Problem description
Scan the entries below, and for each line that includes the word "next", make a copy.

Stored data
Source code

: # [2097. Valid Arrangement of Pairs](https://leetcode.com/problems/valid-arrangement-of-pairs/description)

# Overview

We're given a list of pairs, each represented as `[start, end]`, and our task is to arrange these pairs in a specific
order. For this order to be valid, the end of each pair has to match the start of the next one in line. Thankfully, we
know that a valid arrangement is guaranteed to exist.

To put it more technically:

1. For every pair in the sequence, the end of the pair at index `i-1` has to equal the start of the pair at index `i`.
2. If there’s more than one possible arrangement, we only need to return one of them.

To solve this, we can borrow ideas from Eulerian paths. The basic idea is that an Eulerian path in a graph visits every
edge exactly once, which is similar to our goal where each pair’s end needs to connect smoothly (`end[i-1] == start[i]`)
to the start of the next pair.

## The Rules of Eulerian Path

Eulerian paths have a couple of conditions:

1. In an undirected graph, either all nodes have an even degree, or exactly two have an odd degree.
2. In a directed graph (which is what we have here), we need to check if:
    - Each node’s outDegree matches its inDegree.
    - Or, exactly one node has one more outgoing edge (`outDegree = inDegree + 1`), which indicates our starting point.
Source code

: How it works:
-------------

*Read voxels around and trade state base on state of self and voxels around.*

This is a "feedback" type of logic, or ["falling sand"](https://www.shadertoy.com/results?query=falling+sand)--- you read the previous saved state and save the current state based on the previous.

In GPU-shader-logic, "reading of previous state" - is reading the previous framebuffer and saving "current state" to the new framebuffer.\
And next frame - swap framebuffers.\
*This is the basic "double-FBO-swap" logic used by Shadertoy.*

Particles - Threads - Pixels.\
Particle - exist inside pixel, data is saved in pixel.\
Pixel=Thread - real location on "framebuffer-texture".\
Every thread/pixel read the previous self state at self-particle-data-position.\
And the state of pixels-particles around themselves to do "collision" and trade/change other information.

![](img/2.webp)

Result of this task
order. For this order to be valid, the end of each pair has to match the start of the next one in line. Thankfully, we
to the start of the next pair.
And next frame - swap framebuffers.\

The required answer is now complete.